__REQUIRED ACTION__.
Each line of the listing below that includes "Laser" should be reported.

Content starts

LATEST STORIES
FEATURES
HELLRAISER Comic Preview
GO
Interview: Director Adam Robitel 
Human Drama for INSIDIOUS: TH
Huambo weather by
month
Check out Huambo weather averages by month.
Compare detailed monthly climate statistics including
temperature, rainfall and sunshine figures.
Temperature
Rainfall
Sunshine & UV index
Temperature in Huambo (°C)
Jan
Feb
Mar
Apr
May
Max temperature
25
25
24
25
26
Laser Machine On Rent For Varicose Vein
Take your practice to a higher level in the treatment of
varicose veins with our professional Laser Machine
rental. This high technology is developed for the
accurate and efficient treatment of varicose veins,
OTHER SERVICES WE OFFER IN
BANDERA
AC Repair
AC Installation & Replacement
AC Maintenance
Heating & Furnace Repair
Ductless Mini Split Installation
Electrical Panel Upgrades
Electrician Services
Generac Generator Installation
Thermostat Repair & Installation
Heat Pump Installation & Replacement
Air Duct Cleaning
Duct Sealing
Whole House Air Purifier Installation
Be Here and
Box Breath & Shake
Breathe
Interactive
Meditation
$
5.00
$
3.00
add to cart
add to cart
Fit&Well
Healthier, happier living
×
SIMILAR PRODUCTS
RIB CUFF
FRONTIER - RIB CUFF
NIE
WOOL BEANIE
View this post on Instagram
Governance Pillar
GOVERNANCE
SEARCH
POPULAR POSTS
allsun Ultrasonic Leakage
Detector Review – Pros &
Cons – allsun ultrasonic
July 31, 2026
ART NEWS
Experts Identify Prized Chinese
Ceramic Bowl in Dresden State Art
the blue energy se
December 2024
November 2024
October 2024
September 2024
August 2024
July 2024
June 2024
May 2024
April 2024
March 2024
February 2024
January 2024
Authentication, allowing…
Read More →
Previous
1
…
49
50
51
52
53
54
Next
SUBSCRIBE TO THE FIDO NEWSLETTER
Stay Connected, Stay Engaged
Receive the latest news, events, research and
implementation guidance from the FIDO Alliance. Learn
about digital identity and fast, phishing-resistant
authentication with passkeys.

Content ends

__COMPLETED TASK__.
Laser Machine On Rent For Varicose Vein
varicose veins with our professional Laser Machine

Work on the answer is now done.